▸ **Exercise passage**

Let us stress an important fact. In the panel of the Figure 3 showing the southern sky about 2750 BC,  that is at the time when the building of Silbury Hill started, Acrux is slightly below the astronomical horizon, so we could image it were not visible. However, we have to consider an important fact, a fact that we have already mentioned for the Figure 2, the existence of the atmospheric refraction. This refraction is the deviation of light from a straight line as it passes through the atmosphere due to the variation in air density as a function of altitude. Astronomical refraction causes stars to appear higher in the sky than they are in reality. The refraction of the light from a star is zero in the zenith, less than one arc-minute at 45 degrees apparent altitude. However, it increases as altitude decreases, becoming of 35.4 arc-minutes at the horizon [16]. This corresponds to more than a half of degree. Then, a star slightly below the horizon is still visible due to the atmospheric refraction.

However, besides refraction, atmosphere has another effect on the light of stars. The photons coming from them are subjected to scattering and absorption from the molecules of atmosphere and then only bright stars are visible when their altitude is very low [13,17,18]. Due to this effect, let us use Stellarium with the simulation of the presence of atmosphere. In the Figure 4, we have two panels showing the Crux, simulated with and without atmosphere, around 3000 BC. In the following Figure 5, we can see that, around 2800 BC, Acrux was very faint, probably visible for very good and trained eyes of local stargazers. Around 2750 BC, in the simulation (Figure 6), Acrux is a dot near the line of the horizon. In this manner, in a relatively short period of time, the stargazers at the latitude of Silbury Hill had observed the Acrux as “entered the Underworld”.

▸ **Dataset extract**
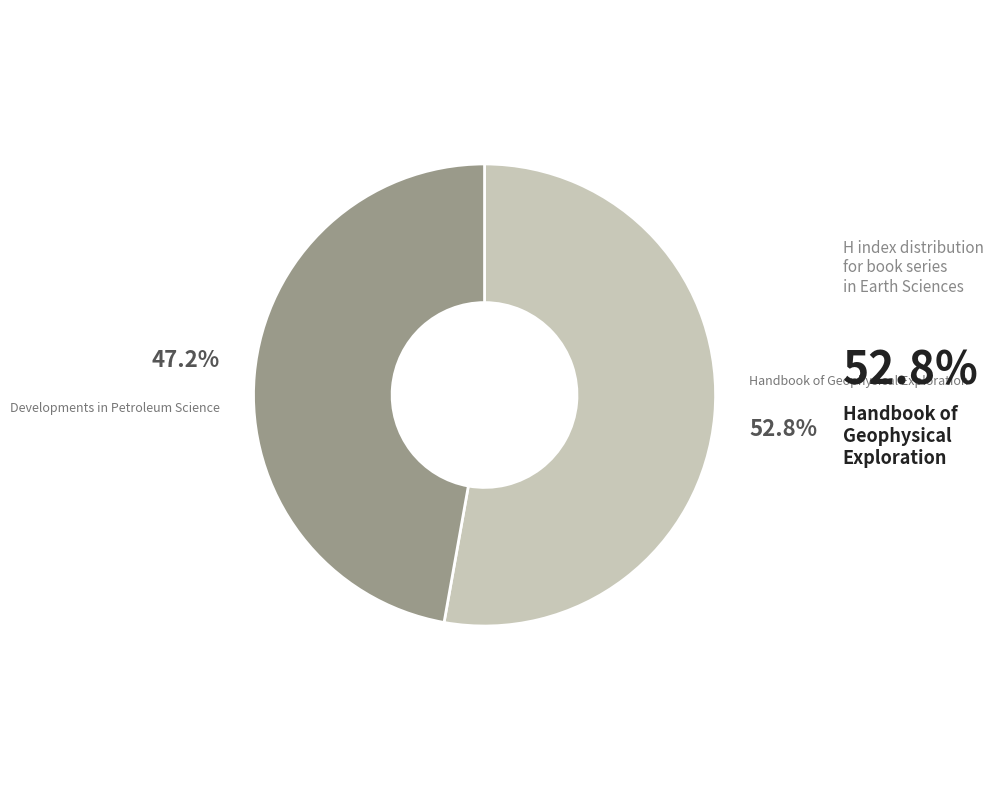

Is there any slice that represents more than half of the pie?

Yes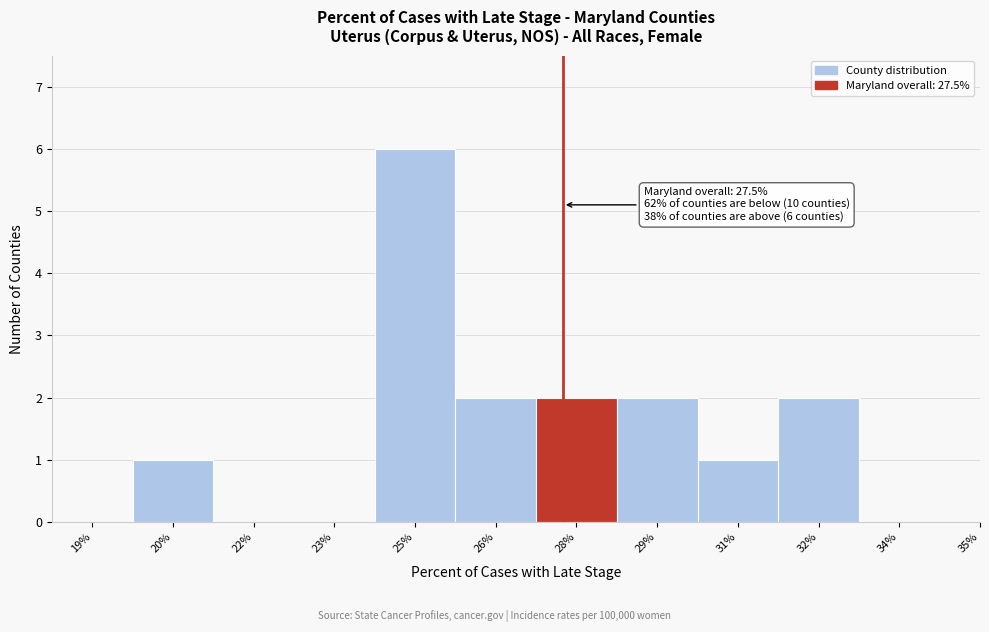

Reading left to right, list all the values displayed in this chart.

19%=0	20%=1	22%=0	23%=0	25%=6	26%=2	28%=2	29%=2	31%=1	32%=2	34%=0	35%=0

▸ **What to work on**
a. Using the passage about Acrux and Silbury Hill, decide whether each statement agrees with it. Answer yes or no for each, and quote the words from the passage that decide it.
(i) The refraction of a star's light is zero at the zenith.
(ii) At the horizon, refraction amounts to less than one arc-minute.
(iii) In the panel showing the southern sky about 2750 BC, Acrux sits slightly below the astronomical horizon.
b. In the passage about Acrux and Silbury Hill, what program is used to simulate the presence of the atmosphere?
c. Write the next part of the passage about Acrux and Silbury Hill, starting after its final sentence.

▸ **Answers for each item**
a.
(i) Yes: "The refraction of the light from a star is zero in the zenith"
(ii) No: "becoming of 35.4 arc-minutes at the horizon"
(iii) Yes: "Acrux is slightly below the astronomical horizon"

b. Stellarium.

c.
As a conclusion, we can imagine that people could have started constructing the hill as an astronomical platform, to have a free horizon for the observation of the stars of the Crux and of Alpha Crucis in particular. As time passed, the Crux was lower and closer to the astronomical horizon, and one of them even below it, but still visible due to atmospheric refraction. May be, people imagined that a higher platform could help them to have a better observation of these stars (this could explain the several stages of the building of Silbury Hill).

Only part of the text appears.